Featured in our 2019 news section: Redwood Extremes in the Urban Environment below are two incredible redwoods that are growing opposites.
Ridgway Burl Giant:
Planted in Santa Rosa California around the time of the 1915 World’s Fair, the Ridgway Burl Giant most likely made its humble beginnings during the reconstruction period following the 1906 earthquake. Located within the Ridgway Historic District of the city, the tree sports the largest burl known for a Coast Redwood growing in the urban landscape. Bulbous in appearance like a giant onion, the tree’s burl was measured in 2019 at an impressive 11 feet in diameter. What’s remarkable is the tree quickly tapers down to a modest 3 ½ feet in diameter only 30 feet up from the base, thus giving the tree its unusual appearance. Above this point, the tree tops out at a modest 117 feet in height.
According to the Ridgway Burl Giant’s owner, the redwood is approximately 105 years old. When calculating the wood expansion from the tree’s center within that time frame, the radial growth (all things assumed being equal) equated to 66 inches (167.6 cm) from the tree’s center. This equals an average of 5/8 inch (1.6 cm) of annual tree ring growth. This rate of wood accumulation is not uncommon for coast redwoods in a regenerative forest but exceptional for a tree growing in the urban environment.
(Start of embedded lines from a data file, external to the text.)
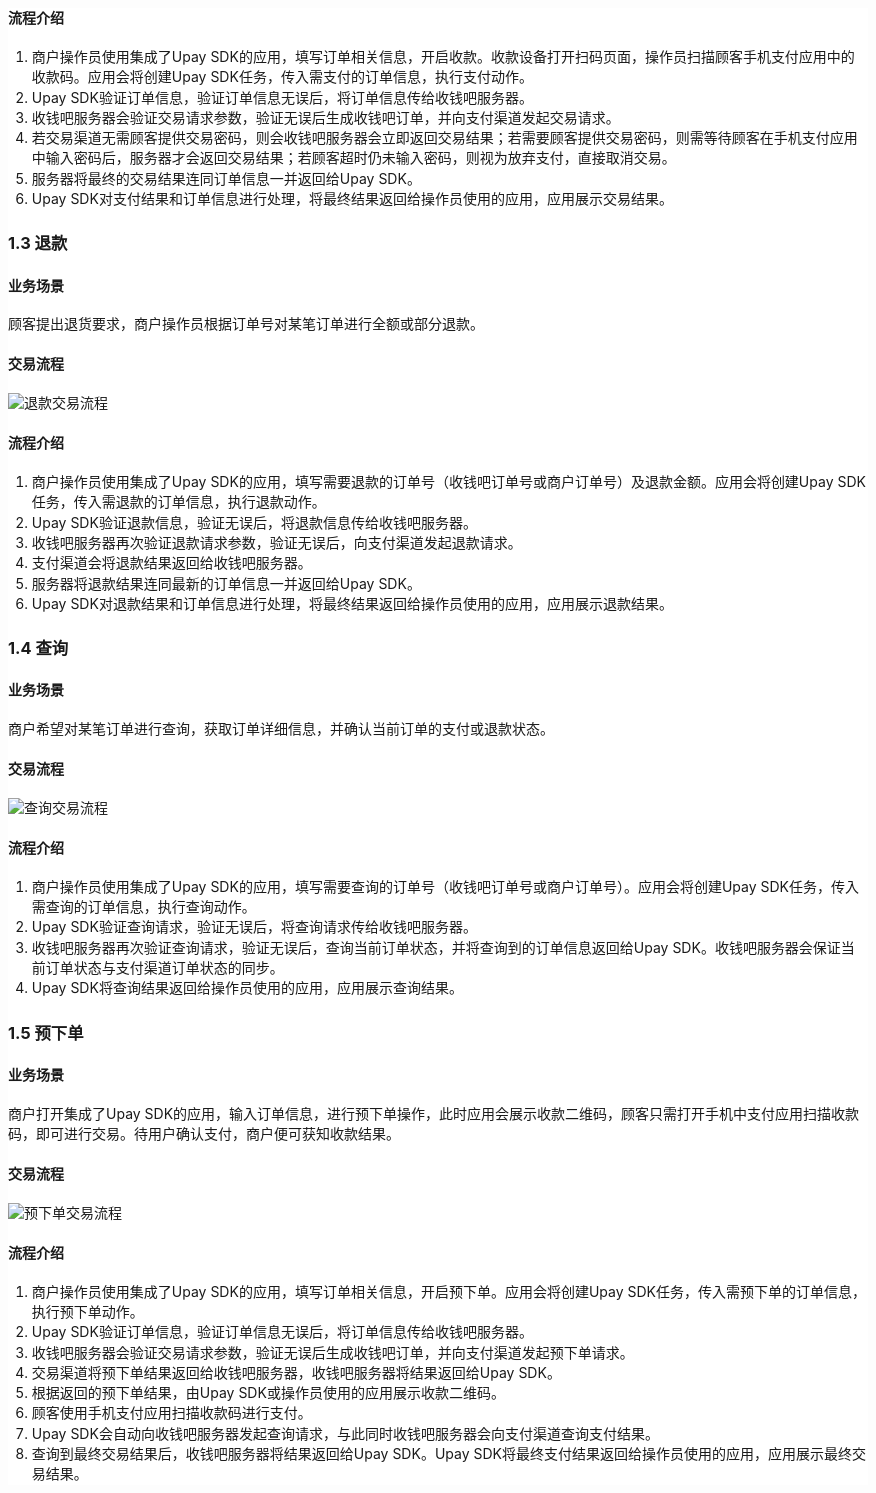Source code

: #### 流程介绍

1. 商户操作员使用集成了Upay SDK的应用，填写订单相关信息，开启收款。收款设备打开扫码页面，操作员扫描顾客手机支付应用中的收款码。应用会将创建Upay SDK任务，传入需支付的订单信息，执行支付动作。
2. Upay SDK验证订单信息，验证订单信息无误后，将订单信息传给收钱吧服务器。
3. 收钱吧服务器会验证交易请求参数，验证无误后生成收钱吧订单，并向支付渠道发起交易请求。
4. 若交易渠道无需顾客提供交易密码，则会收钱吧服务器会立即返回交易结果；若需要顾客提供交易密码，则需等待顾客在手机支付应用中输入密码后，服务器才会返回交易结果；若顾客超时仍未输入密码，则视为放弃支付，直接取消交易。
5. 服务器将最终的交易结果连同订单信息一并返回给Upay SDK。
6. Upay SDK对支付结果和订单信息进行处理，将最终结果返回给操作员使用的应用，应用展示交易结果。

### 1.3 退款
#### 业务场景
顾客提出退货要求，商户操作员根据订单号对某笔订单进行全额或部分退款。
#### 交易流程
![](http://images.wosaimg.com/05/68da94304c804297e1927576044d62ab4959c1.png "退款交易流程")

#### 流程介绍

1. 商户操作员使用集成了Upay SDK的应用，填写需要退款的订单号（收钱吧订单号或商户订单号）及退款金额。应用会将创建Upay SDK任务，传入需退款的订单信息，执行退款动作。
2. Upay SDK验证退款信息，验证无误后，将退款信息传给收钱吧服务器。
3. 收钱吧服务器再次验证退款请求参数，验证无误后，向支付渠道发起退款请求。
4. 支付渠道会将退款结果返回给收钱吧服务器。
5. 服务器将退款结果连同最新的订单信息一并返回给Upay SDK。
6. Upay SDK对退款结果和订单信息进行处理，将最终结果返回给操作员使用的应用，应用展示退款结果。
### 1.4 查询
#### 业务场景
商户希望对某笔订单进行查询，获取订单详细信息，并确认当前订单的支付或退款状态。
#### 交易流程
![](http://images.wosaimg.com/fb/9b3232e1f11e3f78c3e6a5b94d47f0d2c41c9d.png "查询交易流程")

#### 流程介绍

1. 商户操作员使用集成了Upay SDK的应用，填写需要查询的订单号（收钱吧订单号或商户订单号）。应用会将创建Upay SDK任务，传入需查询的订单信息，执行查询动作。
2. Upay SDK验证查询请求，验证无误后，将查询请求传给收钱吧服务器。
3. 收钱吧服务器再次验证查询请求，验证无误后，查询当前订单状态，并将查询到的订单信息返回给Upay SDK。收钱吧服务器会保证当前订单状态与支付渠道订单状态的同步。
4. Upay SDK将查询结果返回给操作员使用的应用，应用展示查询结果。
### 1.5 预下单
#### 业务场景
商户打开集成了Upay SDK的应用，输入订单信息，进行预下单操作，此时应用会展示收款二维码，顾客只需打开手机中支付应用扫描收款码，即可进行交易。待用户确认支付，商户便可获知收款结果。
#### 交易流程
![](http://images.wosaimg.com/89/6fbef38ffb9a62e920363c8816c00aa4452ecc.png "预下单交易流程")

#### 流程介绍

1. 商户操作员使用集成了Upay SDK的应用，填写订单相关信息，开启预下单。应用会将创建Upay SDK任务，传入需预下单的订单信息，执行预下单动作。
2. Upay SDK验证订单信息，验证订单信息无误后，将订单信息传给收钱吧服务器。
3. 收钱吧服务器会验证交易请求参数，验证无误后生成收钱吧订单，并向支付渠道发起预下单请求。
4. 交易渠道将预下单结果返回给收钱吧服务器，收钱吧服务器将结果返回给Upay SDK。
5. 根据返回的预下单结果，由Upay SDK或操作员使用的应用展示收款二维码。
6. 顾客使用手机支付应用扫描收款码进行支付。
7. Upay SDK会自动向收钱吧服务器发起查询请求，与此同时收钱吧服务器会向支付渠道查询支付结果。
8. 查询到最终交易结果后，收钱吧服务器将结果返回给Upay SDK。Upay SDK将最终支付结果返回给操作员使用的应用，应用展示最终交易结果。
As you can see from these pictures, the massive burl is taking over the yard in front of this quaint little cottage. One could assume that genetics are the reasons for this impressive growth or possibly an environmental factor may be lending to its unusual appearance. For now, the mystery remains for this stately tree on Ridgway Avenue.
Small Grey Bark Redwood:
For our next tree, you may want to put aside any previous thoughts of what a Coast Redwood is supposed to look like. Unlike the Ridgway Burl Giant, this tree heads in the opposite direction when it comes to amazing growth. Instead of living up to the species reputation for size & height, this redwood has remained incredibly small. If scientists could cross a Sitka Spruce with a Coast Redwood this tree might be the odd result.
Known simply as the Grey Bark Redwood by Sacramento area arborists, this dwarf Coast Redwood is the sole representative known within the species. Standing approximately 32 feet in height exhibiting a weeping top, this tree’s features are so unusual that it would be easy to misidentify even by an expert. The redwood’s bark is the most striking attribute when first approached. It’s incredibly thin and smooth in appearance, exhibiting strange whirls and checkered-like patterns. This uncharacteristic look is in contrast to normal Coast Redwoods that exhibit stringy, soft, &, verticality-aligned ridges within their bark. It’s only after a closer inspection of the tree’s foliage that one can tell is truly a Coast Redwood by the alternate needle arrangement. For those of you wondering if this could be a Dawn Redwood, that species exhibits an opposite needle arrangement and is deciduous, unlike their coastal cousins.
According to historical records, the Gray Bark Redwood was planted around 1965 and is approximately 54 years old as of this writing (2019). Within that time frame, the tree has grown just a mere 11.5 inches in diameter. This is far below what would be considered average for a tree living for more than five decades. When calculating the average growth from the tree’s center within that time frame, the radial expansion (all things assumed being equal) equated to just 5.75 inches (14.6 cm) of growth from the tree’s center. This equaled just 53/500 of an inch (2.70 mm) of annual ring growth. To put this in perspective, the wood accumulation on this tree is so slow that each year the tree’s rings add the thickness equivalent of just two dimes. With that said, the wood is assumed to be incredibly dense.